# [What is required]
Return, from the data that follows, each line that holds the word "none".

─── Task inputs

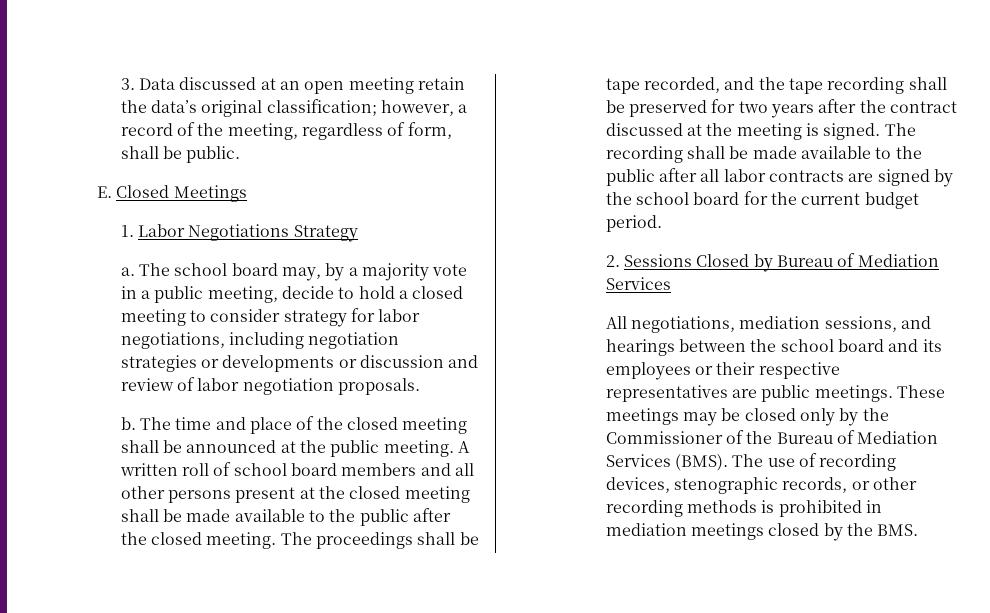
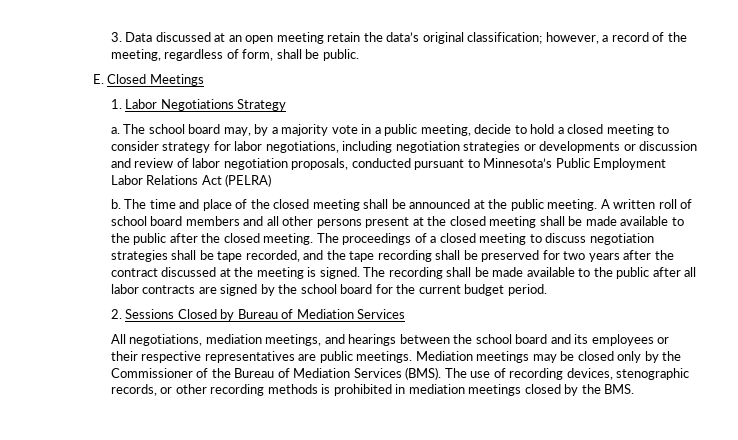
[338,378,421,395] proposals. -> [291,158,667,170] [110,174,272,187] proposals, conducted pursuant to Minnesota’s Public Employment Labor Relations Act (PELRA)
(414, 540) none -> [414,233,654,245] [110,250,168,262] of a closed meeting to discuss negotiation strategies
[824,316,897,332] sessions, -> [265,334,322,346] meetings,
[897,385,946,398] These -> [415,351,473,361] Mediation

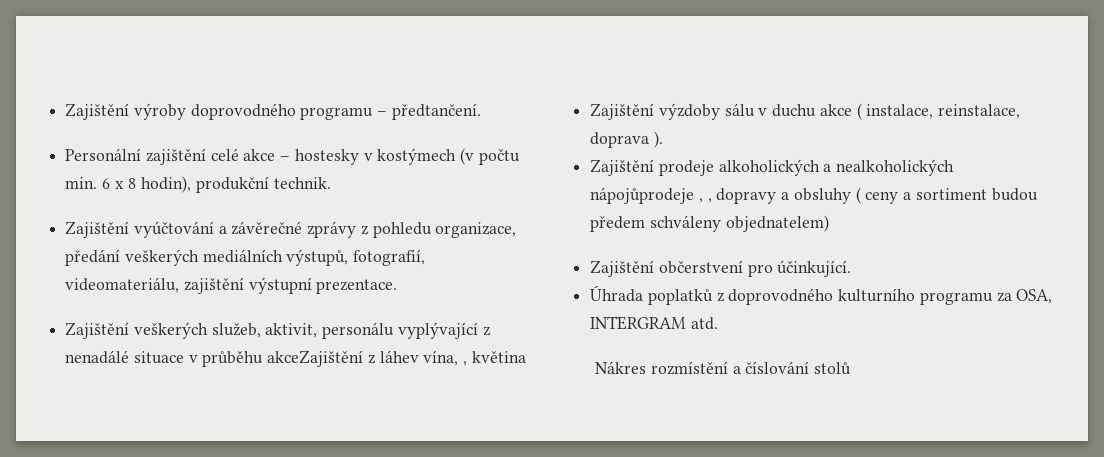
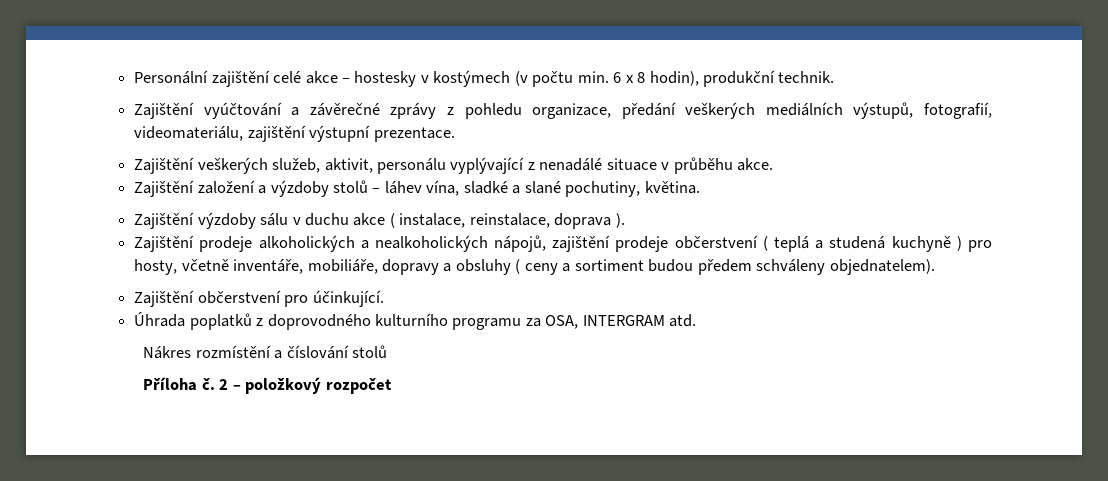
[65,103,481,120] Zajištění výroby doprovodného programu – předtančení. // -> (134, 77) none
[267,350,526,367] akceZajištění z láhev vína, , květina -> [737,158,774,171] [134,180,700,197] akce. // Zajištění založení a výzdoby stolů – láhev vína, sladké a slané pochutiny, květina.
[590,187,712,204] nápojůprodeje , , -> [494,235,993,252] [134,259,378,275] nápojů, zajištění prodeje občerstvení ( teplá a studená kuchyně ) pro hosty, včetně inventáře, mobiliáře,
[725,215,829,232] objednatelem) -> [829,259,935,275] objednatelem).
(852, 368) none -> [143,377,392,394] // Příloha č. 2 – položkový rozpočet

──────

# [Response area]
(414, 540) none -> [414,233,654,245] [110,250,168,262] of a closed meeting to discuss negotiation strategies
[65,103,481,120] Zajištění výroby doprovodného programu – předtančení. // -> (134, 77) none
(852, 368) none -> [143,377,392,394] // Příloha č. 2 – položkový rozpočet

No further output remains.